Era uma rodela do tamanho duma moeda de coroa. Um dos lados estava em branco, pois fora da última folha, o outro tinha um ou dois versículos do Apocalipse, com as palavras seguintes, entre outras, que se me gravaram bem fundo no espírito: “De fora ficam cães e assassinos.” O lado impresso fora enfarruscado com carvão, que já começava a desprender-se e a sujar-me os dedos, do lado em branco tinha sido escrita com o mesmo material a única palavra, Deposto. Tenho neste momento ao meu lado aquela lembrança, mas nela não resta agora nenhum vestígio de escrita além de uma única riscadela, como se fosse feita por uma unha.
Assim terminou o caso daquela noite. Pouco depois, com uma rodada geral de bebida, fomo-nos deitar, e a manifestação de vingança do Silver foi pôr de sentinela o George Merry, e ameaçá-lo de morte se fosse infiel.
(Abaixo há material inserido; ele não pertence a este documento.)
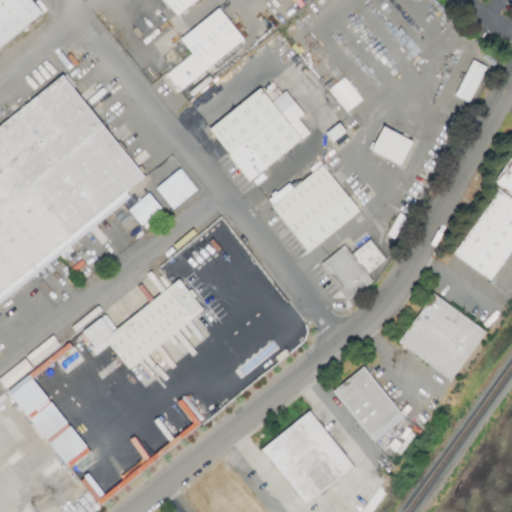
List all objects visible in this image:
building: (179, 5)
building: (183, 5)
road: (478, 7)
building: (17, 19)
building: (205, 48)
building: (208, 49)
road: (38, 57)
road: (301, 94)
building: (345, 95)
building: (333, 128)
building: (259, 132)
building: (260, 132)
building: (395, 142)
building: (392, 146)
road: (202, 165)
building: (57, 179)
building: (176, 189)
building: (319, 207)
building: (144, 209)
building: (315, 209)
building: (491, 232)
building: (493, 236)
road: (510, 245)
building: (357, 266)
building: (354, 268)
road: (115, 283)
road: (238, 291)
building: (157, 321)
road: (357, 322)
building: (146, 326)
building: (442, 337)
building: (446, 339)
road: (242, 348)
road: (405, 397)
building: (368, 405)
building: (374, 407)
building: (48, 421)
railway: (460, 441)
building: (307, 458)
building: (311, 458)
road: (335, 484)
road: (173, 498)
Fiquei muito tempo sem pregar olho, pois não me faltava assunto para meditar no homem que tinha morto nessa tarde, na minha própria situação de perigo e, acima de tudo, no jogo espantoso a que via o Silver entregar-se agora – manter os piratas juntos com uma das mãos, enquanto com a outra se agarrava a todos os expedientes, possíveis e impossíveis, de assinar a paz e salvar a sua vida miserável. Pela sua parte, dormia descansado e roncava alto, e mesmo assim sentia pena dele, apesar de toda aquela malvadez, lembrando-me dos perigos que pairavam ameaçadores e do cadafalso vergonhoso que lhe estava destinado.